Basin-wide cooperation on managing and treating wastewater from all polluters such as households, industries and agriculture is also important. It paves the way for the most efficient treatment solutions in a cost-efficient manner. It is important to ensure that wastewater is treated in the
whole basin area. Otherwise, it may harm surface or marine waters near other cities and communities. If the treatment is inefficient, it will have severe consequences for  the whole basin area and the environment, fisheries and bathing water quality. It will also become more expensive for water consumers to clean up the environment after the damage is done.

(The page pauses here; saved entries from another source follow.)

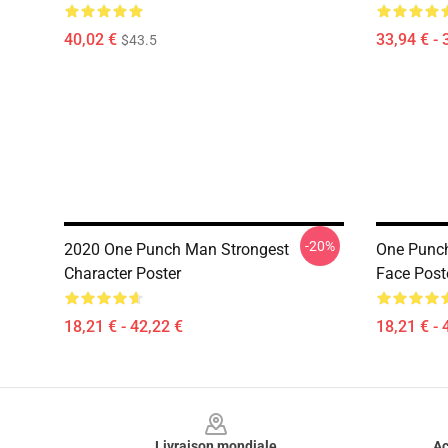
40,02 €
33,94 € - 
$43.5
-20%
2020 One Punch Man Strongest
One Punc
Character Poster
Face Post
18,21 € - 42,22 €
18,21 € - 
Footer
Livraison mondiale
Ac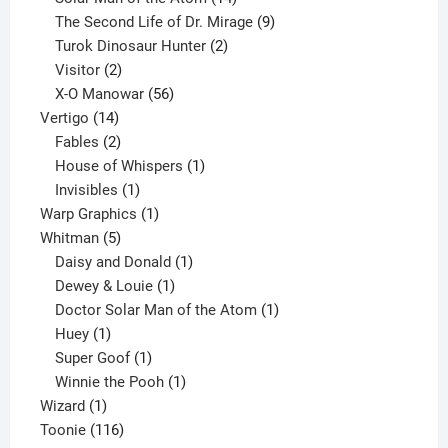
products
9
The Second Life of Dr. Mirage
9
2
products
Turok Dinosaur Hunter
2
2
products
Visitor
2
products
56
X-O Manowar
56
14
products
Vertigo
14
products
2
Fables
2
products
1
House of Whispers
1
1
product
Invisibles
1
product
1
Warp Graphics
1
5
product
Whitman
5
products
1
Daisy and Donald
1
1
product
Dewey & Louie
1
product
1
Doctor Solar Man of the Atom
1
1
product
Huey
1
product
1
Super Goof
1
product
1
Winnie the Pooh
1
1
product
Wizard
1
product
116
Toonie
116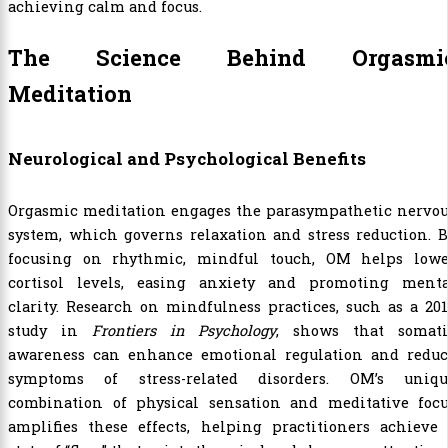
achieving calm and focus.
The Science Behind Orgasmi
Meditation
Neurological and Psychological Benefits
Orgasmic meditation engages the parasympathetic nervou
system, which governs relaxation and stress reduction. 
focusing on rhythmic, mindful touch, OM helps lowe
cortisol levels, easing anxiety and promoting menta
clarity. Research on mindfulness practices, such as a 20
study in
Frontiers in Psychology
, shows that somati
awareness can enhance emotional regulation and reduc
symptoms of stress-related disorders. OM’s uniqu
combination of physical sensation and meditative focu
amplifies these effects, helping practitioners achieve 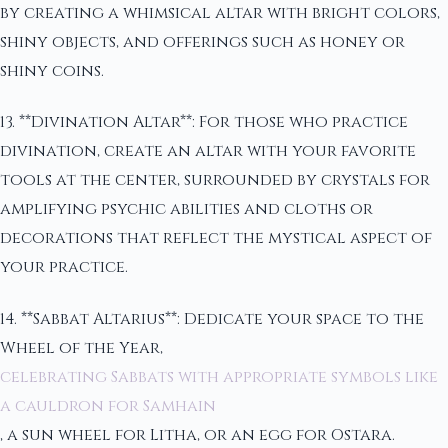
by creating a whimsical altar with bright colors,
shiny objects, and offerings such as honey or
shiny coins.
13. **Divination Altar**: For those who practice
divination, create an altar with your favorite
tools at the center, surrounded by crystals for
amplifying psychic abilities and cloths or
decorations that reflect the mystical aspect of
your practice.
14. **Sabbat Altarius**: Dedicate your space to the
Wheel of the Year,
celebrating Sabbats with appropriate symbols like
a cauldron for Samhain
, a sun wheel for Litha, or an egg for Ostara.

Adapting to a changing climate in and outside of the city

Climate change has an impact on nearly all cities as many can look forward to more extreme weather events in the future. Cities will experience more heavy rainfalls and/or flooding from rivers and streams or rising sea levels and storm surges. Activities in the open land outside the city will have an enormous impact on how the city will be affected by flooding. It may be wiser to manage heavy rain on farmland than by flooding cellars in residential areas. Nature Based Solutions allow local drainage of rainwater and may offer better room for water storage in rivers and streams than concrete
canals and paved areas.

Enabling trust and joint decision making

Aligning basin management with the development of liveable cities depend on a strong cooperation between all basin stakeholders. A common vision combined with trust, reliable water resource information, planning tools and digital solutions enable joint decision making across different  stakeholders in the basin. For Denmark, basin-wide approaches arerelated to the demands from the EU Water Framework Directive calling for adoption of River Basin Management Plans in EUcountries and for transboundary basin areas. Accordingly, Denmark has been distributed into one international and three national river basin districts.

Furthermore, the UN Sustainable Development Goals state that all countries have to implement calls for integrated and basin-wide approaches to water management. It even has a dedicated target (SDG 6.5) which aims to implement integrated
water resources management at all levels by 2030, including through transboundary cooperation as appropriate.